Брюхо к хребту прилипло.
— Я тоже?.. Я тоже присоединюсь, ладно? — только и успел он пробормотать, не глядя на девушку, после чего набросился на еду. Забыв о приличиях, презрев вежливость. Панцири омаров хрустели под пальцами, икра-фарш брызгала на подбородок и одежду, и без того уже заляпанные бататовой кашей; едва не подавившись рыбьей косточкой, он прокашлялся, почти сразу ухватив вертел с хурмой. Юношу мучила отрыжка, он отчетливо чувствовал: дальше некуда, еще минута — и еда пойдет обратно… но остановиться он не мог.
Голод.
Лютый, острозубый.
Голод.
Давясь лепешкой, Мотоеси вдруг зажмурился: перед глазами отчетливо проступила маска нопэрапон.
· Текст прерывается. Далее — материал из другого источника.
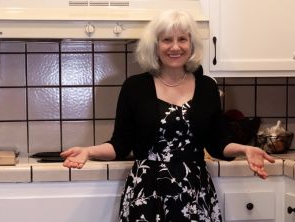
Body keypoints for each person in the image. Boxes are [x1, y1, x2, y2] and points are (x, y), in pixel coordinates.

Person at [61, 9, 275, 222]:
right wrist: (88, 151)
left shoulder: (206, 87)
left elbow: (217, 143)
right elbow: (120, 144)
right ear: (155, 45)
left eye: (182, 39)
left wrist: (245, 149)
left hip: (194, 193)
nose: (175, 47)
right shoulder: (135, 87)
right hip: (146, 193)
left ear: (191, 44)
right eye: (167, 40)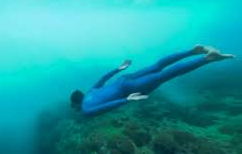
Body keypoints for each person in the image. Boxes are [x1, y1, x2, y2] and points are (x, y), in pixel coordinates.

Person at [70, 45, 235, 116]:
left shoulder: (85, 110)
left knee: (165, 75)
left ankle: (207, 58)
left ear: (77, 104)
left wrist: (126, 100)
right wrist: (119, 69)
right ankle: (193, 50)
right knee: (157, 66)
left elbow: (105, 107)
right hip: (124, 78)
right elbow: (103, 78)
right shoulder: (90, 91)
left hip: (128, 89)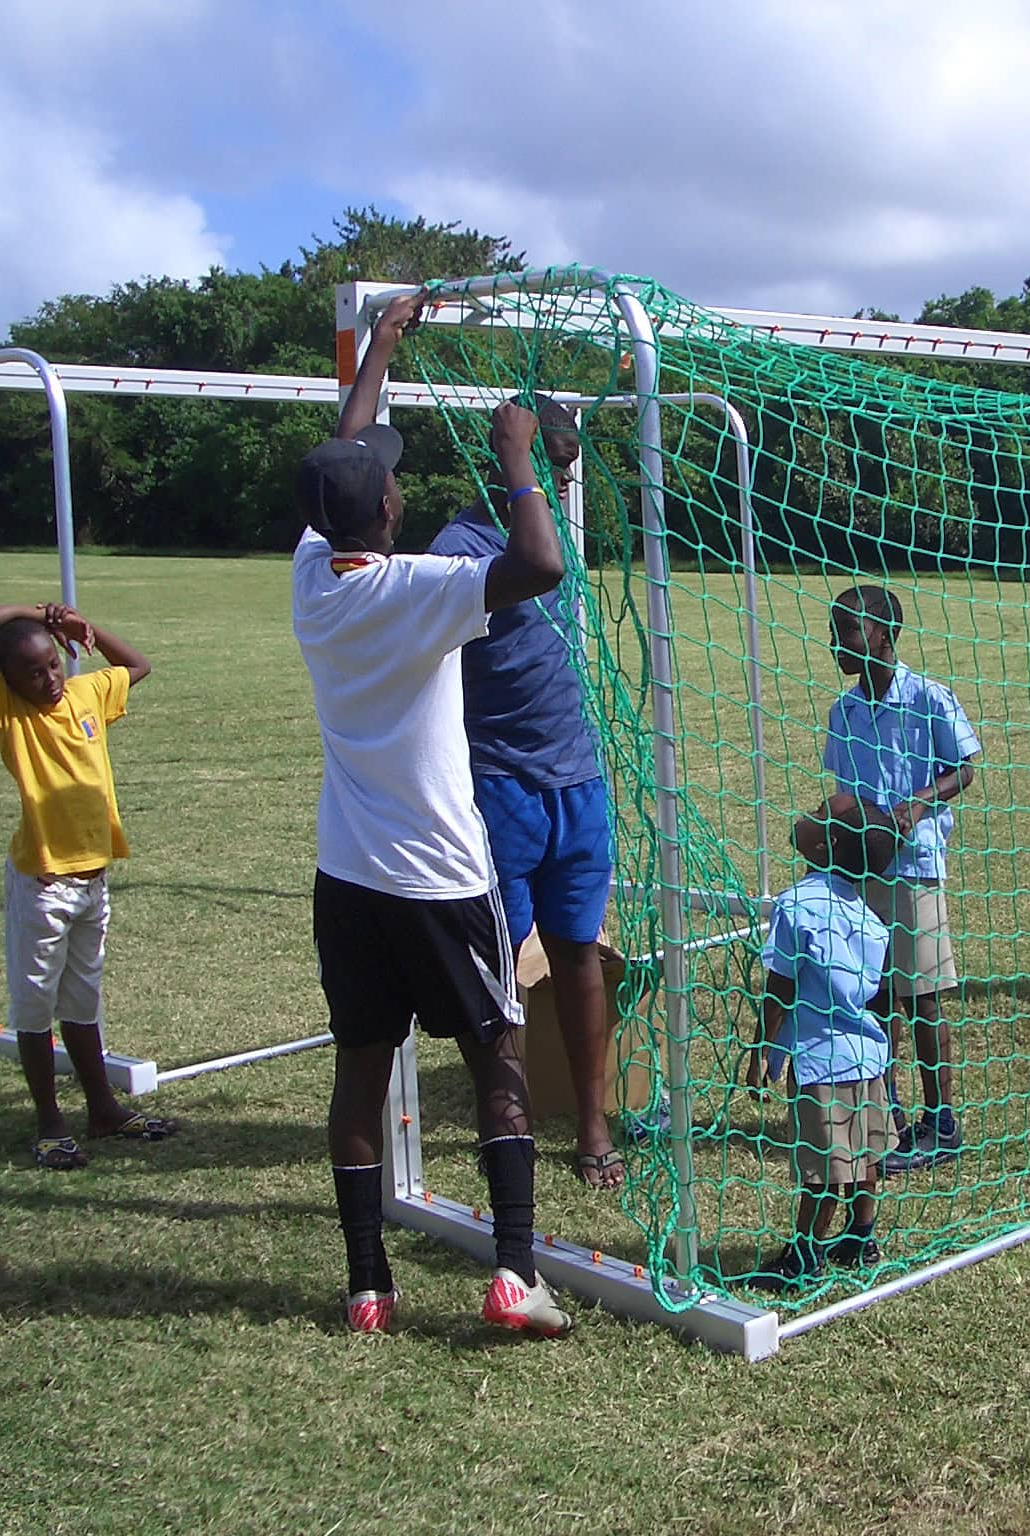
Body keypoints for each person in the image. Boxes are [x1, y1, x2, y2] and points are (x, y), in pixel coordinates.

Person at [293, 288, 571, 1338]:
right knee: (496, 1050)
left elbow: (346, 443)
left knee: (361, 1068)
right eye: (394, 484)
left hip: (347, 878)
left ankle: (367, 1288)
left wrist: (381, 344)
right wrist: (517, 461)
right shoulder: (416, 588)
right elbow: (538, 564)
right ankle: (511, 1275)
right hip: (443, 878)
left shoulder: (312, 575)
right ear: (389, 513)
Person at [417, 398, 622, 1191]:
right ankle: (509, 1126)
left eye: (566, 466)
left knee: (579, 954)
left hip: (578, 783)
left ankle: (593, 1122)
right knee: (498, 965)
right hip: (500, 786)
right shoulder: (459, 548)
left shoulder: (555, 527)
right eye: (547, 462)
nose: (560, 478)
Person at [0, 599, 172, 1170]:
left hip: (92, 881)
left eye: (55, 664)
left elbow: (138, 666)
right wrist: (37, 611)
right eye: (33, 673)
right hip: (44, 885)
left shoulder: (83, 695)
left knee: (82, 1001)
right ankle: (50, 1121)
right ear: (7, 681)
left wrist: (83, 629)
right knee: (36, 1007)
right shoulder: (11, 715)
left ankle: (103, 1109)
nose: (49, 679)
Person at [822, 585, 981, 1174]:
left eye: (849, 631)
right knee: (875, 997)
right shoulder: (844, 711)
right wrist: (838, 837)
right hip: (864, 870)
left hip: (915, 869)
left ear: (885, 635)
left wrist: (919, 803)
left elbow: (965, 766)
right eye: (834, 632)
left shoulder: (929, 699)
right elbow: (840, 791)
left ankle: (940, 1122)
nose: (838, 644)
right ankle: (885, 1117)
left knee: (924, 1000)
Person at [747, 792, 901, 1289]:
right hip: (869, 1057)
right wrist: (888, 1054)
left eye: (816, 813)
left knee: (824, 1173)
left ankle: (804, 1256)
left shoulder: (797, 905)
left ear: (827, 843)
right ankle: (862, 1236)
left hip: (820, 1064)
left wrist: (761, 1053)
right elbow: (886, 997)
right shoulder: (870, 918)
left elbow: (782, 987)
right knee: (866, 1157)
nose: (805, 816)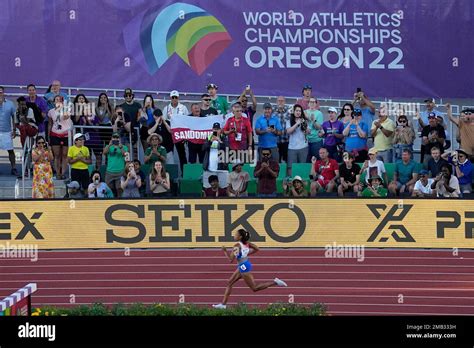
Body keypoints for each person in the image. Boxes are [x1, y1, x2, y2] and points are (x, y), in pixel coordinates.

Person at [212, 229, 288, 309]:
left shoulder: (237, 246)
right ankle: (223, 305)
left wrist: (224, 251)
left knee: (255, 288)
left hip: (243, 267)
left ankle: (275, 282)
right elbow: (257, 249)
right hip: (244, 265)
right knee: (229, 282)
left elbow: (230, 259)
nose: (234, 236)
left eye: (236, 234)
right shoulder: (248, 244)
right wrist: (246, 254)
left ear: (240, 237)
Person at [72, 94, 102, 170]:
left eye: (83, 99)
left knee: (98, 155)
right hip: (85, 139)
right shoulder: (76, 112)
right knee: (88, 156)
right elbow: (76, 121)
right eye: (79, 99)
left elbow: (97, 128)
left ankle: (98, 170)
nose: (82, 100)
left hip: (95, 138)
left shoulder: (93, 116)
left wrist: (89, 121)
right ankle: (90, 171)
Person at [163, 90, 189, 171]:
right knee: (169, 153)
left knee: (182, 154)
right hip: (169, 133)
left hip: (179, 133)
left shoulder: (183, 107)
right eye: (173, 97)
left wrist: (185, 134)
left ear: (178, 98)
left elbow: (187, 120)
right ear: (170, 98)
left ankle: (184, 172)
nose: (174, 99)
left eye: (176, 97)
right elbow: (164, 121)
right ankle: (169, 173)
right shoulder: (166, 108)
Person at [48, 95, 73, 179]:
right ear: (54, 102)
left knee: (64, 155)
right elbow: (50, 123)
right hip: (55, 134)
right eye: (56, 100)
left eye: (60, 100)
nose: (58, 101)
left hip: (66, 134)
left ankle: (63, 173)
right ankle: (58, 174)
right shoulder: (51, 111)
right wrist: (48, 135)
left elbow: (66, 116)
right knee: (57, 155)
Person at [286, 104, 310, 176]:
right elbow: (288, 131)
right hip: (292, 148)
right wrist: (297, 124)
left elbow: (308, 132)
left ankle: (302, 181)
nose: (298, 112)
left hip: (303, 147)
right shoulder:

Безликая, гладкая, сейчас она напоминала пузырь, доверху налитый гноем, разлагающийся шар с провалившимися внутрь чертами былой красоты…
— Прочь! — вырвалось само собой, вместе с недожеванным рисом.
Он открыл глаза.
Напротив, у стены, стояла милая О-Цую; и у девушки не было ног.
Совсем.
Ниже подола, свободно болтающегося мокрой тряпкой, слегка подрагивал от тепла жаровни сизый воздух.
Безногая красавица (большие пальцы на ногах должны отгибаться в сторону, кожа на пятках прозрачная …) проплыла левее, вновь замерла, уставясь на юношу; и голод вспыхнул во чреве с новой силой.
— О-Цую!.. Что с тобой?! Что со мной?!
Взгляды встретились.
Скрестились двумя клинками; брызнули искрами понимания.
— Господин!.. Молодой господин… вы — тоже?!
— Что — тоже?.. Что?!
Быстрей ветра О-Цую метнулась к дверям, шелестом осенней листвы прошуршала по коридору.
Исчезла, как не бывало.
Опрокинув столик, юноша вскочил. Меч, оставленный близ порога, в одно движение перекочевал туда, где ему и надлежало ждать своего часа — за пояс. Чавкнула под ногой разлитая похлебка, хрустнула ярко-красная клешня; забыв одеться, Мотоеси, как был, без теплой накидки, без шапки, вылетел из дома.
Из дома, который за его спиной рушился сам в себя, становясь тем, чем был на самом деле: грязной кучей мусора.
В дальних кустах визжал от ужаса обезумевший карлик.
— Стой! О-Цую, стой!
Куда там! — лишь кисейный край мелькнул наискосок от зарослей мисканта.
Мотоеси бросился следом, сам плохо понимая, зачем он это делает. Разум требовал, молил, упрашивал: прочь, прочь отсюда, беги в другую сторону, молодой безумец!.. Но что-то, более сильное, более властное, чем разум, гнало сына Будды Лицедеев вниз, к реке.
Снова луна плясала в небе начищенной медяшкой.
Снова петляла впереди невозможная беглянка.
Снова.
Приземистые ивы качали у лица мертвыми, безлистыми ветвями; сзади, со стороны моря, накатывался йодистый аромат, сливаясь с речным запахом рыбы и тины. Вонзались во мрак небес острые верхушки желтинника, оглушительный крик воронья резал уши, и хрупкий лед ломался от напора, брызгаясь сохранившейся под ним лужей.
Пьеса «Парчовый барабан», преследование злым духом вздорной дамы, рискнувшей сыграть на чужой жизни, как на струнах цитры; реплика: «…плоть немощная водорослями стала, но ныне, в этот час ночной, на берег их выбросили волны, и сюда вернулся я, томимый жаждой мести…»
Снова.
Юноша упал, споткнувшись о невзрачный холмик. Переполненный желудок взбунтовался, не в силах боле терпеть адскую пытку, и все съеденное волной изверглось наружу. Мотоеси захлебывался, кашлял, инстинктивно стараясь выгнуться так, чтобы рвота не попадала на одежду; больше всего на свете ему хотелось умереть.
Но ему захотелось умереть во сто крат сильней, когда он встал, пошатываясь, и увидел.
Перед ним, паскудно испачканная блевотиной, молчала заброшенная могила.